Tuberkulose-Ausbruch in Kemberger Kita: Gesundheitsamt kontaktiert betroffene Familien
Im Landkreis Wittenberg ist ein Fall von ansteckender Lungentuberkulose bei einem Mitarbeiter der Kindertagesstätte "Elbspatzen" im Kemberger Ortsteil Dabrun aufgetreten. Das Gesundheitsamt des Landkreises hat am Mittwoch bestätigt, dass es sich um eine sogenannte offene Tuberkulose handelt, die über die Luft übertragen werden kann. Die Behörden untersuchen derzeit intensiv, welche Kinder engen Kontakt zu der betroffenen Betreuungsperson hatten.

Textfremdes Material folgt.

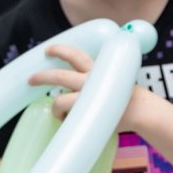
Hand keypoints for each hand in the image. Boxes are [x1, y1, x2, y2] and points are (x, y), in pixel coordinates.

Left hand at [28, 43, 147, 132]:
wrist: (142, 110)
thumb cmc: (126, 96)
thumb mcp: (112, 78)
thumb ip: (96, 77)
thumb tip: (77, 84)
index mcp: (97, 69)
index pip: (75, 55)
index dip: (60, 50)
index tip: (48, 50)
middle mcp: (90, 81)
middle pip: (59, 76)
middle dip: (42, 77)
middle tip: (31, 79)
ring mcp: (87, 98)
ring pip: (60, 101)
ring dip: (55, 108)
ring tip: (56, 113)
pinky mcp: (87, 113)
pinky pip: (69, 117)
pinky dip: (66, 120)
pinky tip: (71, 123)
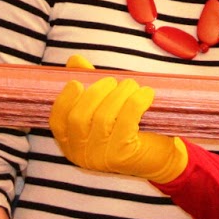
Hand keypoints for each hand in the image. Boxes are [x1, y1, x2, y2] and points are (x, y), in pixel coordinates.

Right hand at [49, 55, 188, 182]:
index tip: (76, 82)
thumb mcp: (106, 105)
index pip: (58, 121)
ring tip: (132, 85)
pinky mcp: (122, 157)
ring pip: (103, 118)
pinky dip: (135, 102)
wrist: (160, 156)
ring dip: (120, 94)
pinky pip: (126, 122)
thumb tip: (74, 60)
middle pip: (79, 118)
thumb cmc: (130, 127)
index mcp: (71, 143)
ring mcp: (101, 158)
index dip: (64, 100)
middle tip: (114, 81)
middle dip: (96, 92)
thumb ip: (88, 83)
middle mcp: (81, 154)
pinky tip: (146, 94)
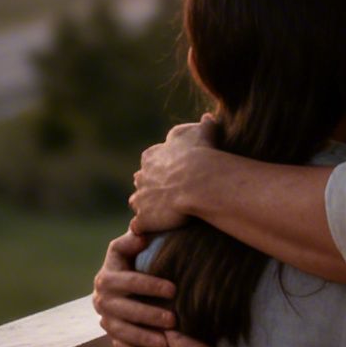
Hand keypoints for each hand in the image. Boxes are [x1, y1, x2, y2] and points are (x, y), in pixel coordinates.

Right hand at [93, 229, 175, 346]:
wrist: (117, 284)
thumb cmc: (129, 262)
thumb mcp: (126, 248)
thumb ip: (131, 240)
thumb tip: (139, 234)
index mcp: (107, 277)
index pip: (130, 281)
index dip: (151, 285)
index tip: (173, 288)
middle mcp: (102, 300)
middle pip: (126, 310)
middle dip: (149, 316)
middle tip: (173, 320)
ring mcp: (105, 320)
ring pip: (122, 332)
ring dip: (143, 338)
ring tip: (166, 342)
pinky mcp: (110, 335)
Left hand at [129, 119, 219, 234]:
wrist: (198, 181)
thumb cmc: (201, 154)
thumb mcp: (203, 133)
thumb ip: (204, 125)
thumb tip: (208, 118)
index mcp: (152, 156)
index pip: (150, 161)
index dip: (162, 167)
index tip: (174, 172)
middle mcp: (141, 176)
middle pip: (142, 181)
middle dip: (151, 187)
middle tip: (170, 193)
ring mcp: (140, 199)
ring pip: (137, 203)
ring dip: (147, 207)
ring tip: (163, 213)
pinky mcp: (144, 219)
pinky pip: (138, 226)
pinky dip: (144, 227)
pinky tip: (155, 229)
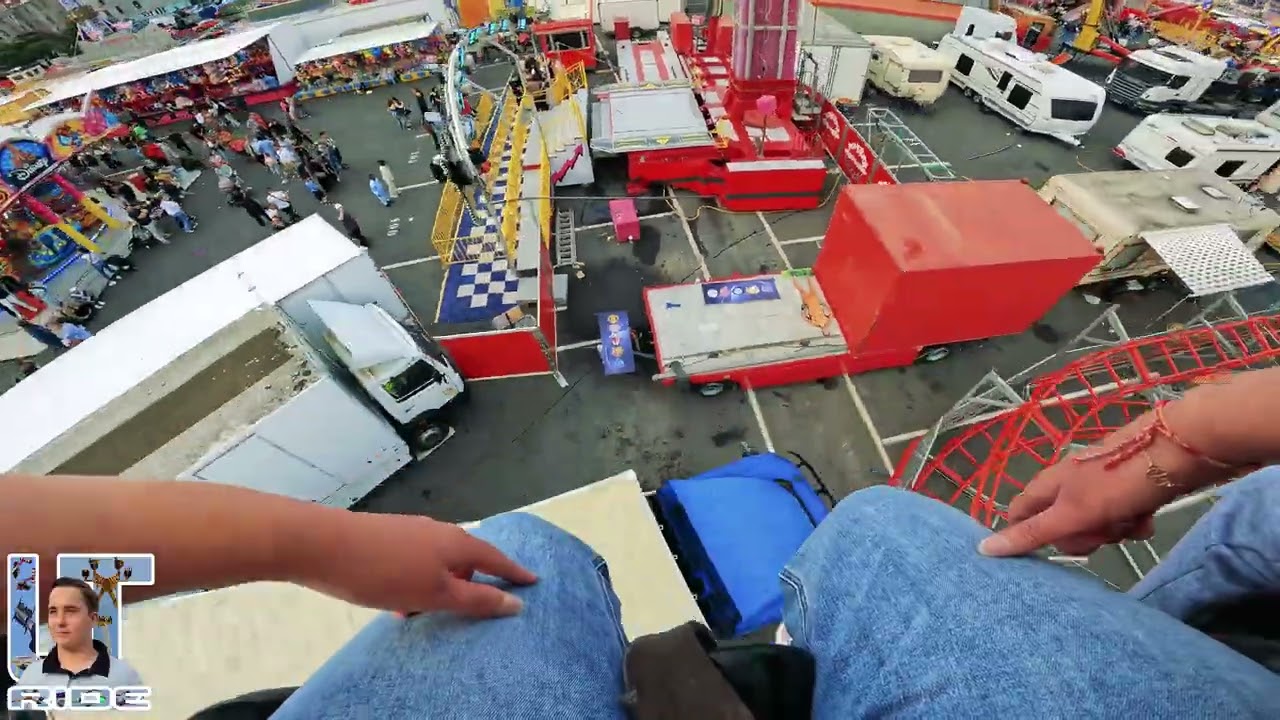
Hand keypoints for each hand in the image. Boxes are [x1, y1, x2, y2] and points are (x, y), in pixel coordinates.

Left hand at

Eltern werden persönlich informiert und zu Versammlung eingeladen
Eltern, deren Kinder möglicherweise exponiert waren, werden persönlich kontaktiert, um über weitere Schritte aufzuklären. Der erkrankte Mitarbeiter war in den vergangenen Wochen nicht nur in der Kita "Elbspatzen" tätig, sondern auch in der Einrichtung "Plapperkiste" in Wartenburg. Für beide Kitas gelten laut Landkreis identische Vorgehensweisen. Landrat Christian Tylsch betonte: "Wir nehmen die Situation ernst und ich appelliere an alle Betroffenen, mit dem Gesundheitsamt zusammenzuarbeiten."
Am Donnerstagabend um 18 Uhr plant der Landrat gemeinsam mit dem Gesundheitsamt eine Elternversammlung in der Kemberger Turnhalle, zu der auch symptomfreie Eltern eingeladen sind. Dort sollen Fragen geklärt und Informationen zur weiteren Vorgehensweise gegeben werden. Ein Bürgertelefon unter der Nummer 03491 806 4000 steht ebenfalls für Rückfragen zur Verfügung.
Keine Absonderungen, aber mögliche prophylaktische Behandlung
Im Gegensatz zu Maßnahmen während der Corona-Pandemie sind laut Kreissprecher Alexander Baumbach keine Absonderungen oder Quarantänen vorgesehen. Stattdessen könnte es notwendig sein, dass einige Kinder prophylaktisch mit Medikamenten behandelt werden, um einer möglichen Infektion vorzubeugen. Der betroffene Mitarbeiter befindet sich derzeit isoliert in medizinischer Behandlung, und die Ursache der Erkrankung ist bekannt.
Landrat Tylsch wies darauf hin, dass Tuberkulose in Deutschland kein akuter Grund zur Sorge sei, sofern sie medizinisch adäquat behandelt wird. "Tuberkulose ist zum Beispiel in Entwicklungsländern eine Herausforderung, aber hierzulande gut behandelbar", erklärte er. Typische Symptome der Krankheit umfassen unter anderem über Wochen anhaltenden, teils blutigen Husten, unerklärlichen Gewichtsverlust, anhaltende Müdigkeit und nächtliches Schwitzen.
Das Gesundheitsamt setzt alle notwendigen Ressourcen ein, um die Situation unter Kontrolle zu halten und die Gesundheit der Kinder zu schützen. Weitere Details werden im Rahmen der Elternversammlung und über offizielle Kanäle kommuniziert.